Data is corrupted when I use more than ~200 threads

I wrote this minimal version of the code to get the same error

#include <cmath>
#include <iostream>
#include <ctime>
#include <stdio.h>

#define NoOfthread 800
#define NoOfBlock 3

__global__ void simulate(double* q_global, double* u_global, double* qf_global, double* uf_global) {


		int i;
		double q[19], u[18];

		for (int i = 0; i < 19; i++)
			q[i] = q_global[blockDim.x * blockIdx.x * 19 + threadIdx.x * 19 + i];

		q[6] += threadIdx.x * 5.0 + 10;

		for (int i = 0; i < 18; i++)
			u[i] = u_global[blockDim.x * blockIdx.x * 18 + threadIdx.x * 18 + i];

		for (i = 0; i < 19; i++)
			qf_global[blockDim.x * blockIdx.x * 19 + threadIdx.x * 19 + i] = q[i];
		for (i = 0; i < 18; i++)
			uf_global[blockDim.x * blockIdx.x * 18 + threadIdx.x * 18 + i] = u[i];

}

int main() {

	double *a, *b, *c, *d;
	double *d_a, *d_b;
	double *d_c, *d_d;

	a = (double *) malloc(19 * NoOfthread * NoOfBlock * sizeof(double));
	b = (double *) malloc(18 * NoOfthread * NoOfBlock * sizeof(double));
	c = (double *) malloc(19 * NoOfthread * NoOfBlock * sizeof(double));
	d = (double *) malloc(18 * NoOfthread * NoOfBlock * sizeof(double));

	for (int i = 0; i < 19 * NoOfthread * NoOfBlock; i++)
		a[i] = 0;

	for (int i = 0; i < 18 * NoOfthread * NoOfBlock; i++)
		b[i] = 0;

	cudaMalloc(&d_a, 19 * NoOfthread * NoOfBlock * sizeof(double));
	cudaMalloc(&d_b, 18 * NoOfthread * NoOfBlock * sizeof(double));
	cudaMalloc(&d_c, 19 * NoOfthread * NoOfBlock * sizeof(double));
	cudaMalloc(&d_d, 18 * NoOfthread * NoOfBlock * sizeof(double));

	cudaMemcpy(d_a, a, 19 * NoOfthread * NoOfBlock * sizeof(double), cudaMemcpyHostToDevice);
	cudaMemcpy(d_b, b, 18 * NoOfthread * NoOfBlock * sizeof(double), cudaMemcpyHostToDevice);

	simulate<<<NoOfBlock, NoOfthread>>>(d_a, d_b, d_c, d_d);
	cudaMemcpy(c, d_c, 19 * NoOfthread * NoOfBlock * sizeof(double), cudaMemcpyDeviceToHost);
	cudaMemcpy(d, d_d, 18 * NoOfthread * NoOfBlock * sizeof(double), cudaMemcpyDeviceToHost);

	for (int i = 0; i < 19; i++)
		printf("q0[%d]=%f ", i, c[i]);

	printf("\n");

	for (int i = 19; i < 38; i++)
		printf("q1[%d]=%f ", i, c[i]);


	free(a);
	free(b);
	free(c);
	free(d);

	cudaFree(d_a);
	cudaFree(d_b);
	cudaFree(d_c);
	cudaFree(d_d);


	return 0;
}

Basically I send data (2 types) to the global memory, modify it, and send it back to the host memory.

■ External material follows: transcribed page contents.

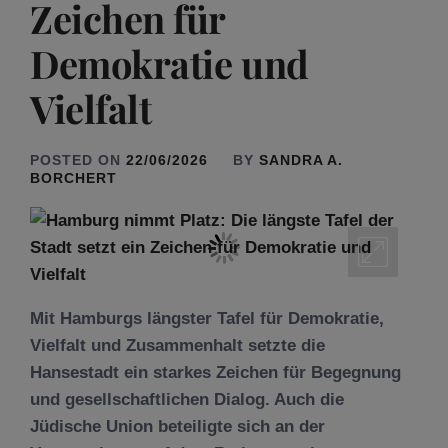
Zeichen für
Demokratie und
Vielfalt
POSTED ON
22/06/2026
BY
SANDRA A.
BORCHERT
Mit Hamburgs längster Tafel für Demokratie,
Vielfalt und Zusammenhalt setzte die
Hansestadt ein starkes Zeichen für Begegnung
und gesellschaftlichen Dialog. Auch die
Jüdische Union beteiligte sich an der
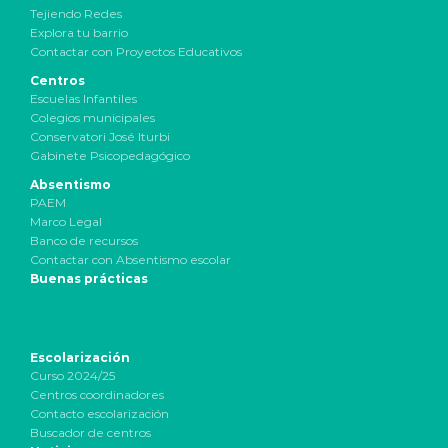
Tejiendo Redes
Explora tu barrio
Contactar con Proyectos Educativos
Centros
Escuelas Infantiles
Colegios municipales
Conservatori José Iturbi
Gabinete Psicopedagógico
Absentismo
PAEM
Marco Legal
Banco de recursos
Contactar con Absentismo escolar
Buenas prácticas
Escolarización
Curso 2024/25
Centros coordinadores
Contacto escolarización
Buscador de centros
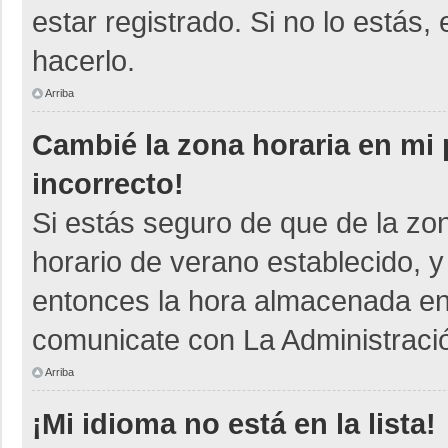
estar registrado. Si no lo está
hacerlo.
Arriba
Cambié la zona horaria en mi p
incorrecto!
Si estás seguro de que de la zon
horario de verano establecido, y
entonces la hora almacenada en e
comunicate con La Administració
Arriba
¡Mi idioma no está en la lista!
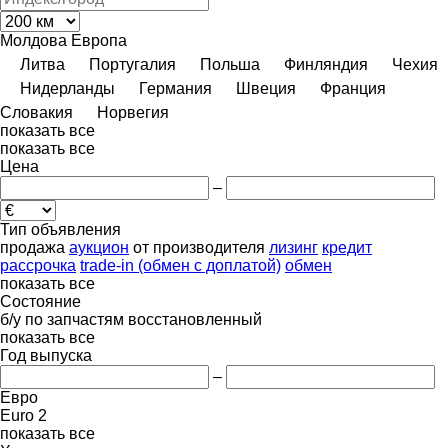
Молдова
Европа
Литва
Португалия
Польша
Финляндия
Чехия
Нидерланды
Германия
Швеция
Франция
Словакия
Норвегия
показать все
показать все
Цена
–
Тип объявления
продажа
аукцион
от производителя
лизинг
кредит
рассрочка
trade-in (обмен с доплатой)
обмен
показать все
Состояние
б/у
по запчастям
восстановленный
показать все
Год выпуска
–
Евро
Euro 2
показать все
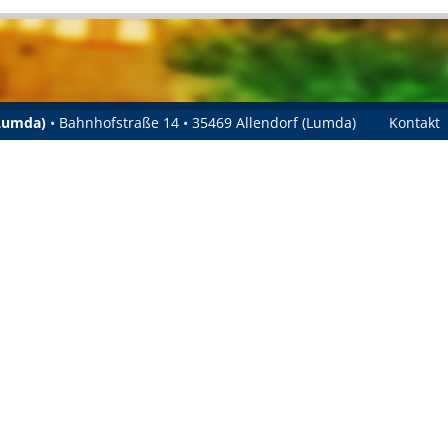
(Lumda)
• Bahnhofstraße 14 • 35469 Allendorf (Lumda)
Kontakt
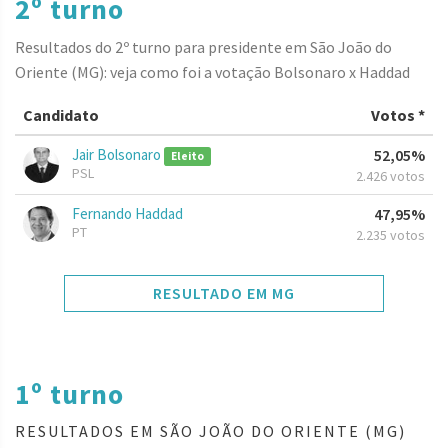
2º turno
Resultados do 2º turno para presidente em São João do
Oriente (MG): veja como foi a votação Bolsonaro x Haddad
Candidato
Votos *
Jair Bolsonaro
52,05%
Eleito
PSL
2.426 votos
Fernando Haddad
47,95%
PT
2.235 votos
RESULTADO EM MG
1º turno
RESULTADOS EM SÃO JOÃO DO ORIENTE (MG)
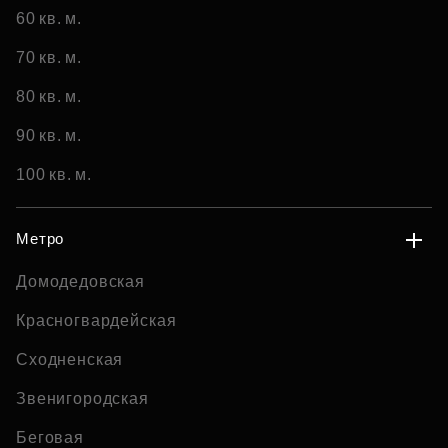
60 кв. м.
70 кв. м.
80 кв. м.
90 кв. м.
100 кв. м.
Метро
Домодедовская
Красногвардейская
Сходненская
Звенигородская
Беговая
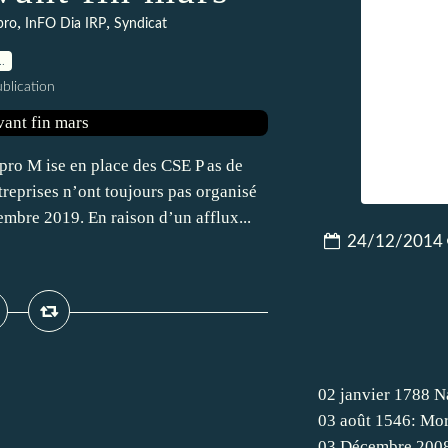
,
,
pro
InFO Dia IRP
Syndicat
…
blication
 pro M ise en place des CSE P as de
reprises n’ont toujours pas organisé
embre 2019. En raison d’un afflux...
24/12/2014
02 janvier 1788 N
03 août 1546: Mor
03 Décembre 200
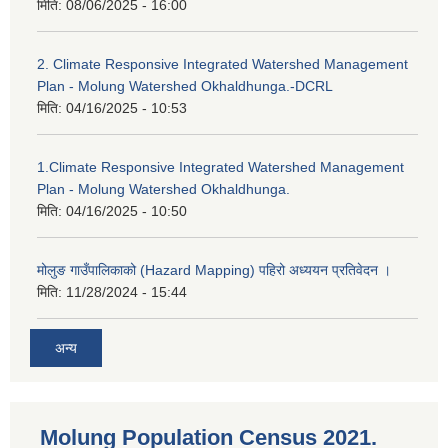
मिति:
08/06/2025 - 16:00
2. Climate Responsive Integrated Watershed Management
Plan - Molung Watershed Okhaldhunga.-DCRL
मिति:
04/16/2025 - 10:53
1.Climate Responsive Integrated Watershed Management
Plan - Molung Watershed Okhaldhunga.
मिति:
04/16/2025 - 10:50
मोलुङ गाउँपालिकाको (Hazard Mapping) पहिरो अध्ययन प्रतिवेदन ।
मिति:
11/28/2024 - 15:44
अन्य
Molung Population Census 2021.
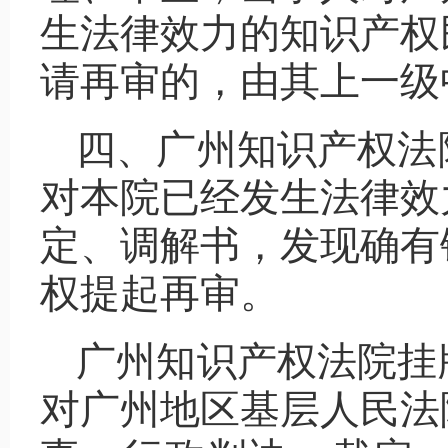
生法律效力的知识产权
请再审的，由其上一级
四、广州知识产权法
对本院已经发生法律效
定、调解书，发现确有
权提起再审。
广州知识产权法院挂
对广州地区基层人民法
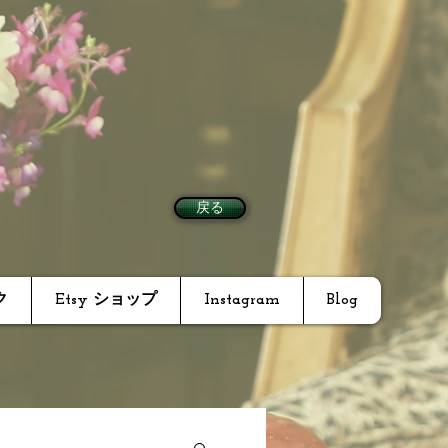
戻る
ク
Etsy ショップ
Instagram
Blog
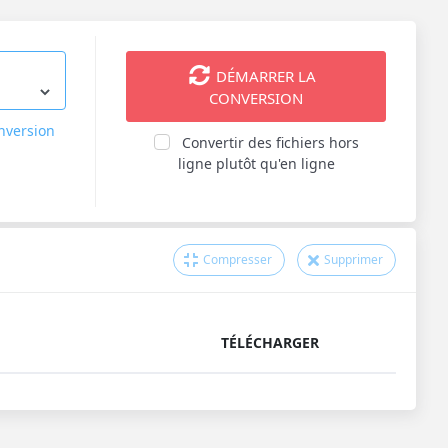
DÉMARRER LA
CONVERSION
onversion
Convertir des fichiers hors
ligne plutôt qu'en ligne
Compresser
Supprimer
TÉLÉCHARGER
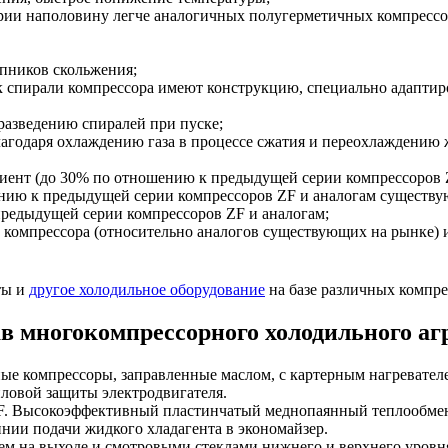
рии наполовину легче аналогичных полугерметичных компрессо
пников скольжения;
к спирали компрессора имеют конструкцию, специально адаптир
разведению спиралей при пуске;
годаря охлаждению газа в процессе сжатия и переохлаждению ж
ент (до 30% по отношению к предыдущей серии компрессоров 
нию к предыдущей серии компрессоров ZF и аналогам существу
редыдущей серии компрессоров ZF и аналогам;
компрессора (относительно аналогов существующих на рынке) и
ты и
другое холодильное оборудование
на базе различных компр
в многокомпрессорного холодильного аг
е компрессоры, заправленные маслом, с картерным нагревател
пловой защиты электродвигателя.
 ZF. Высокоэффективный пластинчатый меднопаянный теплообм
нии подачи жидкого хладагента в экономайзер.
ем на выходе и смотровыми стеклами нижнего и верхнего уровн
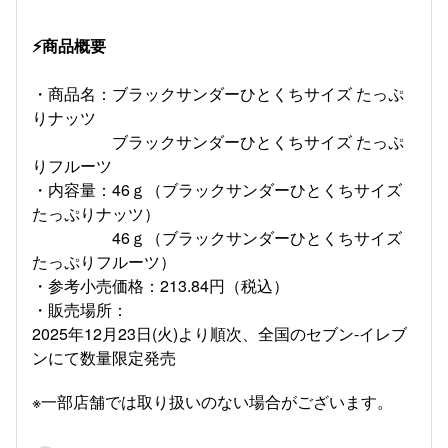
⚡商品概要
・商品名：ブラックサンダーひとくちサイズ たっぷ
りナッツ
ブラックサンダーひとくちサイズ たっぷ
りフルーツ
・内容量：46ｇ（ブラックサンダーひとくちサイズ
たっぷりナッツ）
46ｇ（ブラックサンダーひとくちサイズ
たっぷりフルーツ）
・参考小売価格：213.84円（税込）
・販売場所：
2025年12月23日(火)より順次、全国のセブン‐イレブ
ンにて数量限定発売
※一部店舗では取り扱いのない場合がございます。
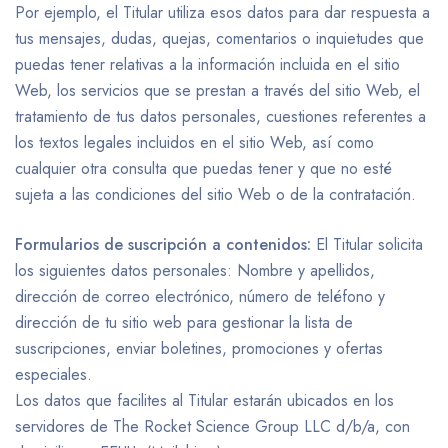
Por ejemplo, el Titular utiliza esos datos para dar respuesta a
tus mensajes, dudas, quejas, comentarios o inquietudes que
puedas tener relativas a la información incluida en el sitio
Web, los servicios que se prestan a través del sitio Web, el
tratamiento de tus datos personales, cuestiones referentes a
los textos legales incluidos en el sitio Web, así como
cualquier otra consulta que puedas tener y que no esté
sujeta a las condiciones del sitio Web o de la contratación.
Formularios de suscripción a contenidos:
El Titular solicita
los siguientes datos personales: Nombre y apellidos,
dirección de correo electrónico, número de teléfono y
dirección de tu sitio web para gestionar la lista de
suscripciones, enviar boletines, promociones y ofertas
especiales.
Los datos que facilites al Titular estarán ubicados en los
servidores de The Rocket Science Group LLC d/b/a, con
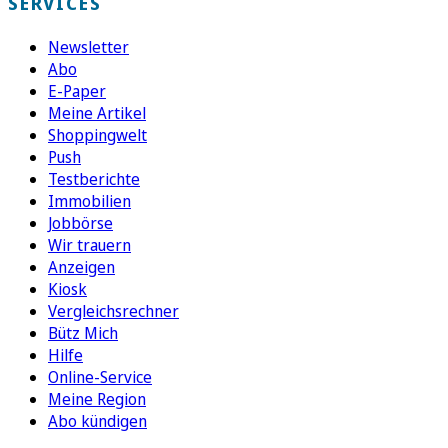
SERVICES
Newsletter
Abo
E-Paper
Meine Artikel
Shoppingwelt
Push
Testberichte
Immobilien
Jobbörse
Wir trauern
Anzeigen
Kiosk
Vergleichsrechner
Bütz Mich
Hilfe
Online-Service
Meine Region
Abo kündigen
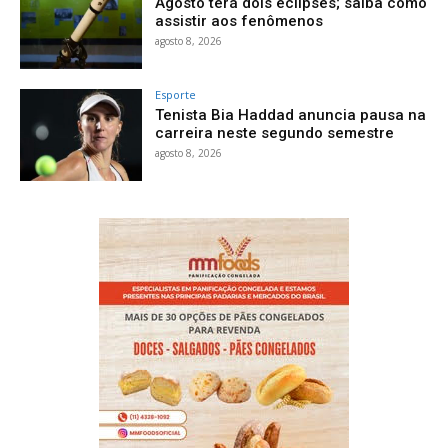
Agosto terá dois eclipses; saiba como
assistir aos fenômenos
agosto 8, 2026
Esporte
Tenista Bia Haddad anuncia pausa na
carreira neste segundo semestre
agosto 8, 2026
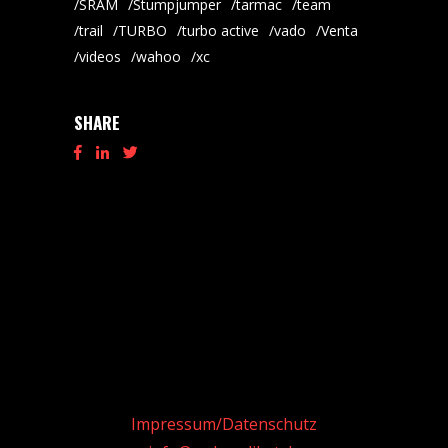
SRAM
Stumpjumper
tarmac
team
trail
TURBO
turbo active
vado
Venta
videos
wahoo
xc
SHARE
Impressum/Datenschutz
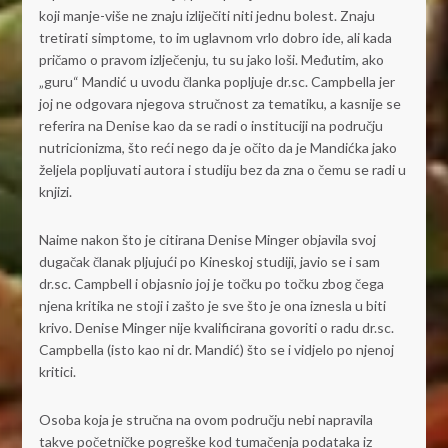
koji manje-više ne znaju izliječiti niti jednu bolest. Znaju
tretirati simptome, to im uglavnom vrlo dobro ide, ali kada
pričamo o pravom izlječenju, tu su jako loši. Međutim, ako
„guru“ Mandić u uvodu članka popljuje dr.sc. Campbella jer
joj ne odgovara njegova stručnost za tematiku, a kasnije se
referira na Denise kao da se radi o instituciji na području
nutricionizma, što reći nego da je očito da je Mandićka jako
željela popljuvati autora i studiju bez da zna o čemu se radi u
knjizi.
Naime nakon što je citirana Denise Minger objavila svoj
dugačak članak pljujući po Kineskoj studiji, javio se i sam
dr.sc. Campbell i objasnio joj je točku po točku zbog čega
njena kritika ne stoji i zašto je sve što je ona iznesla u biti
krivo. Denise Minger nije kvalificirana govoriti o radu dr.sc.
Campbella (isto kao ni dr. Mandić) što se i vidjelo po njenoj
kritici.
Osoba koja je stručna na ovom području nebi napravila
takve početničke pogreške kod tumačenja podataka iz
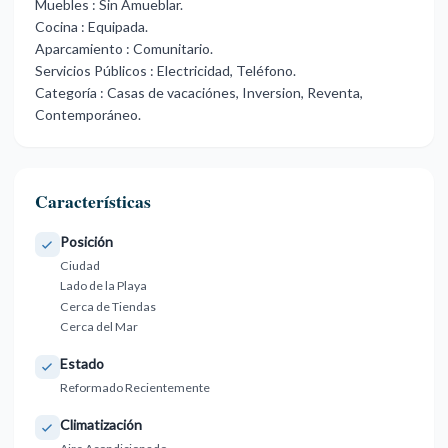
Muebles ‌: ‌Sin ‌Amueblar.
Cocina ‌: Equipada.
Aparcamiento : ‌Comunitario.
Servicios Públicos ‌: Electricidad, Teléfono.
Categoría ‌: ‌Casas ‌de ‌vacaciónes, ‌Inversion, ‌Reventa,
‌Contemporáneo.
Características
Posición
Ciudad
Lado de la Playa
Cerca de Tiendas
Cerca del Mar
Estado
Reformado Recientemente
Climatización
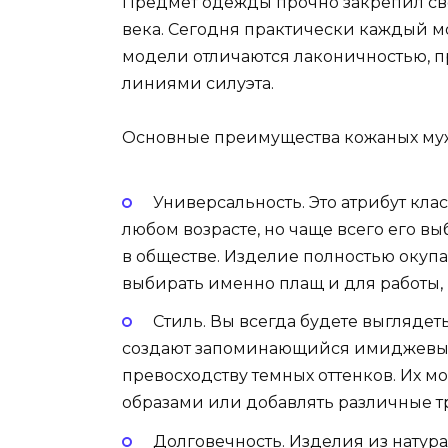
Предмет одежды прочно закрепил св
века. Сегодня практически каждый м
модели отличаются лаконичностью, 
линиями силуэта.
Основные преимущества кожаных му
Универсальность. Это атрибут кла
любом возрасте, но чаще всего его в
в обществе. Изделие полностью окупае
выбирать именно плащ и для работы, 
Стиль. Вы всегда будете выглядет
создают запоминающийся имиджевый
превосходству темных оттенков. Их 
образами или добавлять различные т
Долговечность. Изделия из натур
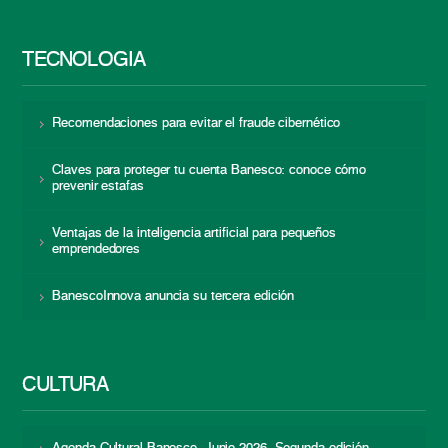
TECNOLOGÍA
Recomendaciones para evitar el fraude cibernético
Claves para proteger tu cuenta Banesco: conoce cómo
prevenir estafas
Ventajas de la inteligencia artificial para pequeños
emprendedores
BanescoInnova anuncia su tercera edición
CULTURA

It works perfectly with less than 200 threads but when I use more than that, I get corrupted data. I use one Titan X and eclipse Nsight.

Any time you are having trouble with a CUDA code, you should be sure to use proper cuda error checking. If you don’t know what that is, google “proper cuda error checking” and take the first hit.

You can also run cuda codes with cuda-memcheck to get a quick test of things.

If you use either of the above methods, you will find that your posted code is indicating “too many resources requested for launch”

This generally means you have a registers-per-thread issue. If you google that, you will find many indications of what it is and how to address it.

As a simple proof-point (I’m not suggesting this should be the final fix) compile your code with the additional compiler switch (there should be a project setting in nsight eclipse to enable/select this):

-maxrregcount 32

Then re-run it (with cuda-memcheck, if you wish).

Thank you for your reply. I am a new cuda coder (this is my first cuda code) so I didn’t know that these tools were available. but I ran cuda-memcheck and got zero errors. I tried -maxregcount 32 but it didn’t change anything.

Then I rebooted and realized that nvidia graphics driver is damaged somehow. I couldn’t login… I reinstalled the nvidia driver and ran the same code without any change and the code seems to work fine…